Ему все время казалось, что он говорит что-то не то. Италия была символом свободы и радости бытия. В Риме – жарко, женщины в открытых платьях… Узкие улочки Вечного города, кафе в уютных закоулках, запах кофе и свежих булочек… Он вспомнил, как кричал, врываясь к ней домой: «О, Рим великий и могучий! Презренный раб припадает к твоим стопам…» Как же давно это было! Они собирались в Италию вместе…
Римма сидела, прижавшись щекой к его плечу. Игорь чувствовал ее теплое дыхание. Она молчала.
– Ты знаешь, маме лучше, – сказал он, меняя тему. – Она уже встает. Сегодня выходила в сад, сидела на веранде. Тетка соорудила ей постель на топчане, и, если будет тепло, она может спать прямо на веранде.
– Твоя мама никогда меня не простит, – сказала Римма.
– Не думай об этом. Моя мама способна понять… Мы уедем отсюда, когда все закончится.
– Куда?
– Да мало ли… Куда угодно!
– Ты не сможешь их оставить… ты же сам знаешь, что никогда их не бросишь.
– Риммочка, давай не будем об этом, ладно?
– Ладно, – печально согласилась Римма. – А как твой брат?
– Держится молодцом. Да, ты знаешь, к нам вчера забрались воры. Какая-то нелепость, честное слово!
– Как – воры? – Римма отодвинулась от Игоря и заглянула ему в лицо.
– Обыкновенно! Взломали дверь в кухню, она уже много лет не отпирается, мы ходим через веранду, и влезли. В гостиной все вверх дном.
– Ночью?
– Нет, днем! В том-то и дело, что днем! Ничего уже народ не боится. Мама спала, ничего не слышала. Она от своих лекарств все время спит. Тетка ушла в магазин…
– А брат?
– Ты же знаешь, он ни на что не реагирует. В его комнате, кстати, тоже все вверх дном и в теткиной.
– А что взяли?
– Ничего! Там и брать-то нечего. Мы отделались легким испугом. – Игорь шутит, радуясь, что сумел заинтересовать Римму. – Самая ценная вещь – музыкальный центр Станислава. Его не взяли. Наверное, потому что он страшно громоздкий, не унести.
– А брат не испугался? Он же видел их? Они его не тронули?

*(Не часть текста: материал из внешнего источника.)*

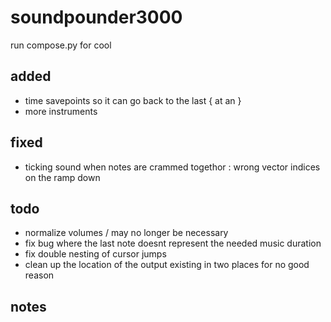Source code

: # soundpounder3000

run compose.py for cool

## added

- time savepoints so it can go back to the last { at an }
- more instruments

## fixed

- ticking sound when notes are crammed togethor : wrong vector indices on the ramp down

## todo

- normalize volumes / may no longer be necessary
- fix bug where the last note doesnt represent the needed music duration
- fix double nesting of cursor jumps
- clean up the location of the output existing in two places for no good reason

## notes
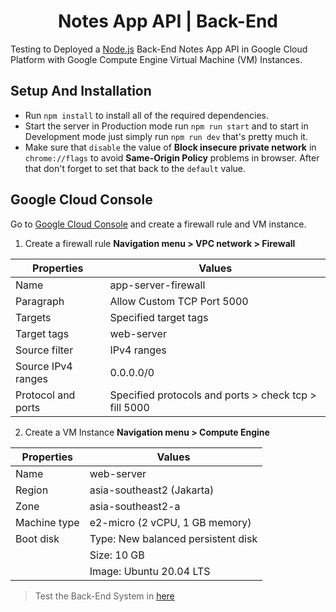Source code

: <h1 align="center">Notes App API | Back-End</h1>

Testing to Deployed a [Node.js](https://nodejs.org) Back-End Notes App API in Google Cloud Platform with Google Compute Engine Virtual Machine (VM) Instances.

## Setup And Installation 

* Run `npm install` to install all of the required dependencies.
* Start the server in Production mode run `npm run start` and to start in Development mode just simply run `npm run dev` that's pretty much it.
* Make sure that `disable` the value of <b>Block insecure private network</b> in `chrome://flags` to avoid <b>Same-Origin Policy</b> problems in browser. After that don't forget to set that back to the `default` value.


## Google Cloud Console
Go to [Google Cloud Console](https://console.cloud.google.com/) and create a firewall rule and VM instance.

1. Create a firewall rule <b>Navigation menu > VPC network > Firewall</b>

| Properties         | Values                                                |
|--------------------|-------------------------------------------------------|
| Name               | app-server-firewall                                   |
| Paragraph          | Allow Custom TCP Port 5000                            |
| Targets            | Specified target tags                                 |
| Target tags        | web-server                                            |
| Source filter      | IPv4 ranges                                           |
| Source IPv4 ranges | 0.0.0.0/0                                             |
| Protocol and ports | Specified protocols and ports > check tcp > fill 5000 |

2. Create a VM Instance <b>Navigation menu > Compute Engine</b>

| Properties    | Values                             |
|---------------|------------------------------------|
| Name          | web-server                         |
| Region        | asia-southeast2 (Jakarta)          |
| Zone          | asia-southeast2-a                  |
| Machine type  | e2-micro (2 vCPU, 1 GB memory)     |                                      
| Boot disk     | Type: New balanced persistent disk | 
|               | Size: 10 GB                        |
|               | Image: Ubuntu 20.04 LTS            |

> Test the Back-End System in [here](http://notesapp-v1.dicodingacademy.com/)
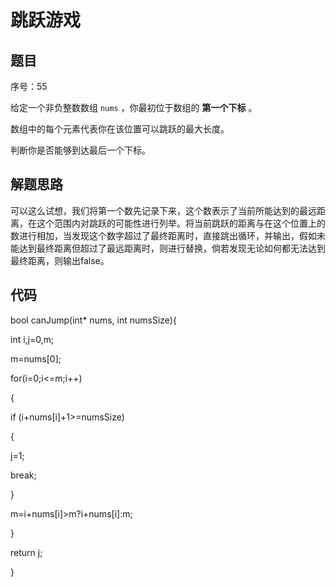 # 跳跃游戏

## 题目

序号：55

给定一个非负整数数组 `nums` ，你最初位于数组的 **第一个下标** 。

数组中的每个元素代表你在该位置可以跳跃的最大长度。

判断你是否能够到达最后一个下标。

## 解题思路

可以这么试想，我们将第一个数先记录下来，这个数表示了当前所能达到的最远距离，在这个范围内对跳跃的可能性进行列举。将当前跳跃的距离与在这个位置上的数进行相加，当发现这个数字超过了最终距离时，直接跳出循环，并输出，假如未能达到最终距离但超过了最远距离时，则进行替换，倘若发现无论如何都无法达到最终距离，则输出false。

## 代码

bool canJump(int* nums, int numsSize){

  int i,j=0,m;

  m=nums[0];

for(i=0;i<=m;i++)

{

if (i+nums[i]+1>=numsSize)

{

j=1;

break;

}

m=i+nums[i]>m?i+nums[i]:m;

}

return j;

}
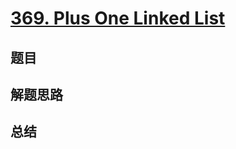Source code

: # [369. Plus One Linked List](https://leetcode.com/problems/plus-one-linked-list/)

## 题目


## 解题思路


## 总结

– Не тронули, к счастью. Станислав, наверное, даже не заметил их. Можешь себе представить, я прихожу – батюшки-светы, дом полон полиции, тетка вызвала. На улице – полицейские машины, все суетятся, бегают, звонят по телефону. Соседи собрались, чуть не весь поселок, глазеют, возбудились, галдят. Театр прямо! Менты эсбэшников вызвали. А те арабиста привезли…
– Зачем арабиста?
– Станислав все время повторяет какую-то фразу на арабском. Я даже запомнил… сейчас… Вала талбису аль-хакка… бил-батим ва-тактуму, аль-хакка… аль-хакка… – торжественно произнес он, запнулся, подумал немного. – Дальше не помню! Как заклинание из арабских сказок, из «Тысячи и одной ночи». На брата иногда находит – он был переводчиком у Медведева. Арабист этот, и так и этак, все пытался разговорить брата, подходы искал. С ним психиатр приехал, тот, что когда-то чуть ли не целый год у нас и дневал, и ночевал. И ничего! Станислав смотрит мимо них и бормочет: «Вала таблису аль-хакка… аль-хакка…»
– А что это значит?
– Как будто бы изречение из Корана. Что-то вроде: не скрывай правды и не прячь истины…
– А чего они все так переполошились?
– По старой памяти. После того случая с братом, в Вене, они время от времени наведываются. Как, что? Может, ему лучше стало? Ведь никто до сих пор не знает, что там произошло. Ты знаешь, мне иногда кажется, что… – Он осекся.
– Что?
– Ты только не смейся. Мне иногда кажется, что Станислав все понимает.
– Как понимает?
– Бывает, он так смотрит на меня…
– А почему же…
– Не знаю! Может, боится. То есть он не в себе, конечно, но… Не знаю! Может, ему все надоело, а так никто его не трогает, никто не пристает. Живет в своей скорлупе, слушает любимую музыку…
– Какую музыку?
– Классику. Я думаю, он много знает… вернее, знал. И после того случая в Вене испугался и ушел в себя.